◆ WORK ORDER
From the entries below, return exactly the lines beginning at the one that contains "#####Artículo 116" and ending at the one that contains "1. Una ley orgánica", both of them included, and only those lines.

[EXERCISE INPUT — start]

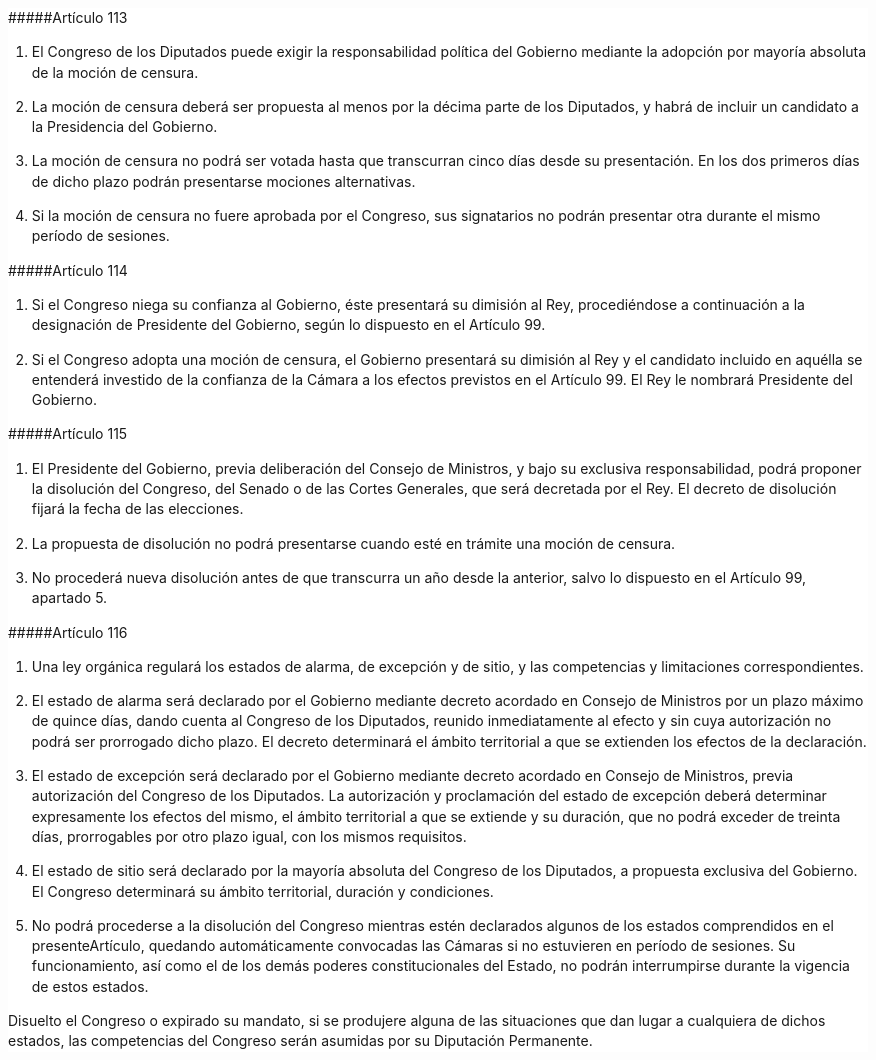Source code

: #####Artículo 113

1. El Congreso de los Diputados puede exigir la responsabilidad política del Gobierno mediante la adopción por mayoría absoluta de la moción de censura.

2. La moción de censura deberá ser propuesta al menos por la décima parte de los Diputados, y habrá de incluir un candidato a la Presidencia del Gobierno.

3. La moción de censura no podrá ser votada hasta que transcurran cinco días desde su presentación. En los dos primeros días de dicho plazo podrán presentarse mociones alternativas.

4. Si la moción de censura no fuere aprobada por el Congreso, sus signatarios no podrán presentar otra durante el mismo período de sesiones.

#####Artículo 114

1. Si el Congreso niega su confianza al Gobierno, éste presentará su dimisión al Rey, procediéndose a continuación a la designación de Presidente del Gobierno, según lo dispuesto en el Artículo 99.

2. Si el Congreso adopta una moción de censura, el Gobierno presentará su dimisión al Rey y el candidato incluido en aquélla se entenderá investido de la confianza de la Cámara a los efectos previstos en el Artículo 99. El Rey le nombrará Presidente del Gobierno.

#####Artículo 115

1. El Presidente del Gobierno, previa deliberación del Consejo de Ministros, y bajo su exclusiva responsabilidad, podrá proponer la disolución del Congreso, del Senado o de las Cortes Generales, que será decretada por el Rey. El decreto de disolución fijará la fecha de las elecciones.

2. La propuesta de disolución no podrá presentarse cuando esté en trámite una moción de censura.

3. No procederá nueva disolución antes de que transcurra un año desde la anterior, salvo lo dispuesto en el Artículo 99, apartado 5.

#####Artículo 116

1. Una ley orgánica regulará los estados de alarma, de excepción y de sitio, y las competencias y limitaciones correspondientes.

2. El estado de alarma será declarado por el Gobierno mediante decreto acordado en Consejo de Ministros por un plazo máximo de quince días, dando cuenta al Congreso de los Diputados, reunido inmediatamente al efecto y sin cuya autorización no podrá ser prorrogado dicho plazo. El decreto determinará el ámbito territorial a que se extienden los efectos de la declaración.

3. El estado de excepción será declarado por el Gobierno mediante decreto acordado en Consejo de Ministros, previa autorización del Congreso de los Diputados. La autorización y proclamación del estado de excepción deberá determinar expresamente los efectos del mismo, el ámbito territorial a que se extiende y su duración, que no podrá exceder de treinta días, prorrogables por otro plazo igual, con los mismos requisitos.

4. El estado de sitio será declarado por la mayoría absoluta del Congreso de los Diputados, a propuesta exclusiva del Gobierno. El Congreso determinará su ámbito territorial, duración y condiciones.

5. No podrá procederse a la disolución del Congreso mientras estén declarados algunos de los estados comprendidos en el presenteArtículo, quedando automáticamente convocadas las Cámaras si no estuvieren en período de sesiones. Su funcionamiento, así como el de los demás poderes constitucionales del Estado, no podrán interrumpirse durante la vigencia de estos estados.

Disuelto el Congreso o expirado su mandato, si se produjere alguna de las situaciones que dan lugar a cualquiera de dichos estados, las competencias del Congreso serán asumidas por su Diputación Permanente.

[EXERCISE INPUT — finish]
[EXERCISE INPUT — start]

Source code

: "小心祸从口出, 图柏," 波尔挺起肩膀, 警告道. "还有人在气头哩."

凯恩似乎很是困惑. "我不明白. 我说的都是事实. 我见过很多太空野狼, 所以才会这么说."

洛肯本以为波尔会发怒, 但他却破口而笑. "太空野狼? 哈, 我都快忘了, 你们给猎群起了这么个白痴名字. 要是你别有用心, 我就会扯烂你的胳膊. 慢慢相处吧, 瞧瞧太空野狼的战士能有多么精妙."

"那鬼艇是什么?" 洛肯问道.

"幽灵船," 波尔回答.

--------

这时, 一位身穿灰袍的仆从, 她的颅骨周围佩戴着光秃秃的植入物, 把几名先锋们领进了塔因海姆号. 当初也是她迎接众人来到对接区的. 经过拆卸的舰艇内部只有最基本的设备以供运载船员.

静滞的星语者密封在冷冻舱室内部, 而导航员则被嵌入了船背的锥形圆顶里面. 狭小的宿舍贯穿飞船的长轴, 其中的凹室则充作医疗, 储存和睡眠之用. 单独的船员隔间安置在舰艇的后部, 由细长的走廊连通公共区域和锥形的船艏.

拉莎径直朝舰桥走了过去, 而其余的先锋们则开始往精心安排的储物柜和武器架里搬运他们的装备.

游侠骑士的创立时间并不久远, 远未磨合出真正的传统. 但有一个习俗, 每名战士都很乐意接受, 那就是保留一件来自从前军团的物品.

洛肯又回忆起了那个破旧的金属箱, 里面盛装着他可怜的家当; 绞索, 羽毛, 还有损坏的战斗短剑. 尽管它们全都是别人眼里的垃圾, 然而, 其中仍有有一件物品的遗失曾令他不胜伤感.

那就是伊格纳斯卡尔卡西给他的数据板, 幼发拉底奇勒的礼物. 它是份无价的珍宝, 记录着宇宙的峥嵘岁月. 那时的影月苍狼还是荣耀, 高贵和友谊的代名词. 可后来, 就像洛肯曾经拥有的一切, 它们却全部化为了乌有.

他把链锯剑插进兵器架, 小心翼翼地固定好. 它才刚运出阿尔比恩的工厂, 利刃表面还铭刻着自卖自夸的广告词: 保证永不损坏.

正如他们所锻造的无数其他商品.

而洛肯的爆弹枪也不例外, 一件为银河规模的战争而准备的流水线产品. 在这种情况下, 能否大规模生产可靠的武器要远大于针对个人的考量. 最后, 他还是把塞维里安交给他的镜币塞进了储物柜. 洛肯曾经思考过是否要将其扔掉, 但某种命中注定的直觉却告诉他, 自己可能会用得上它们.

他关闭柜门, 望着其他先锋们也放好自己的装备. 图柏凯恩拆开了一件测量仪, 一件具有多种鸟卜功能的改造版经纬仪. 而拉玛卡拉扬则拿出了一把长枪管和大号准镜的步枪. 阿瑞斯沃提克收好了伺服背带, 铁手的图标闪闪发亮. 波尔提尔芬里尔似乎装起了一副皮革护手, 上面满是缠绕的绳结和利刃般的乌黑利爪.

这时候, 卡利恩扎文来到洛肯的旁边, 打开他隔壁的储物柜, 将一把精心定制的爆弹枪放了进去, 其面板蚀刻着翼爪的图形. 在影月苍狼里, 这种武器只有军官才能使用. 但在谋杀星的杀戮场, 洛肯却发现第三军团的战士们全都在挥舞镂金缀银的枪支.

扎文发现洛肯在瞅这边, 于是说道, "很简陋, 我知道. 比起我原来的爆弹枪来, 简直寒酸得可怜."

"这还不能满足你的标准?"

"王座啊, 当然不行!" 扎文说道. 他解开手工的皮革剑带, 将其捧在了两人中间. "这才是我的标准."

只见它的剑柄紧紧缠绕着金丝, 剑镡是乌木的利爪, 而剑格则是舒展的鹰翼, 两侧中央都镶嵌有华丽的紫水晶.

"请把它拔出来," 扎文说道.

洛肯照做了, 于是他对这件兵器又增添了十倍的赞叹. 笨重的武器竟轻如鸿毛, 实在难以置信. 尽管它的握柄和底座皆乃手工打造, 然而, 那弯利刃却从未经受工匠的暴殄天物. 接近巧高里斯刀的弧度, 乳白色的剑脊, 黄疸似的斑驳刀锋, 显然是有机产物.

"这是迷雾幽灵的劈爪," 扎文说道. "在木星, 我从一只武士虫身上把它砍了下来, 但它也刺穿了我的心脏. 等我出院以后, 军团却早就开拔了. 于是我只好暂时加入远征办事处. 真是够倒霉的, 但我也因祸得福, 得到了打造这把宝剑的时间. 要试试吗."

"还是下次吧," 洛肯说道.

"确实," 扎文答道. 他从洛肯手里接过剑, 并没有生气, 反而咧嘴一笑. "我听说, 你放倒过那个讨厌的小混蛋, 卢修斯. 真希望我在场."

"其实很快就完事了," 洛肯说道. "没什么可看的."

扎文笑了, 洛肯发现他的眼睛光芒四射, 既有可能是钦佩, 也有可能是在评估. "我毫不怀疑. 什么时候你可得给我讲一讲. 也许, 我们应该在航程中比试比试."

[EXERCISE INPUT — finish]

◆ SOLUTION
#####Artículo 116

1. Una ley orgánica regulará los estados de alarma, de excepción y de sitio, y las competencias y limitaciones correspondientes.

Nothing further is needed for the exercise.